§ **WHAT TO PRODUCE**
Type out each entry exactly as it appears, but keep every image out.

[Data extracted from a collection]
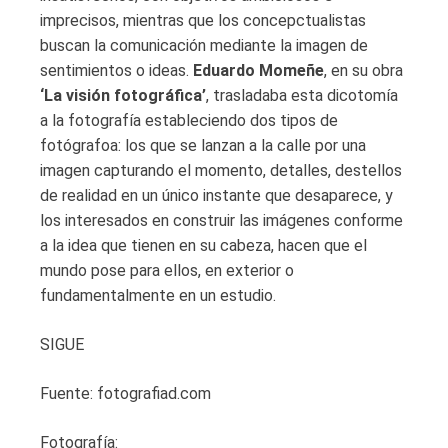
imprecisos, mientras que los concepctualistas
buscan la comunicación mediante la imagen de
sentimientos o ideas.
Eduardo Momeñe
, en su obra
‘La visión fotográfica’
, trasladaba esta dicotomía
a la fotografía estableciendo dos tipos de
fotógrafoa: los que se lanzan a la calle por una
imagen capturando el momento, detalles, destellos
de realidad en un único instante que desaparece, y
los interesados en construir las imágenes conforme
a la idea que tienen en su cabeza, hacen que el
mundo pose para ellos, en exterior o
fundamentalmente en un estudio.
SIGUE
Fuente: fotografiad.com
Fotografía:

§ **REPLY**
imprecisos, mientras que los concepctualistas
buscan la comunicación mediante la imagen de
sentimientos o ideas.
Eduardo Momeñe
, en su obra
‘La visión fotográfica’
, trasladaba esta dicotomía
a la fotografía estableciendo dos tipos de
fotógrafoa: los que se lanzan a la calle por una
imagen capturando el momento, detalles, destellos
de realidad en un único instante que desaparece, y
los interesados en construir las imágenes conforme
a la idea que tienen en su cabeza, hacen que el
mundo pose para ellos, en exterior o
fundamentalmente en un estudio.
SIGUE
Fuente: fotografiad.com
Fotografía:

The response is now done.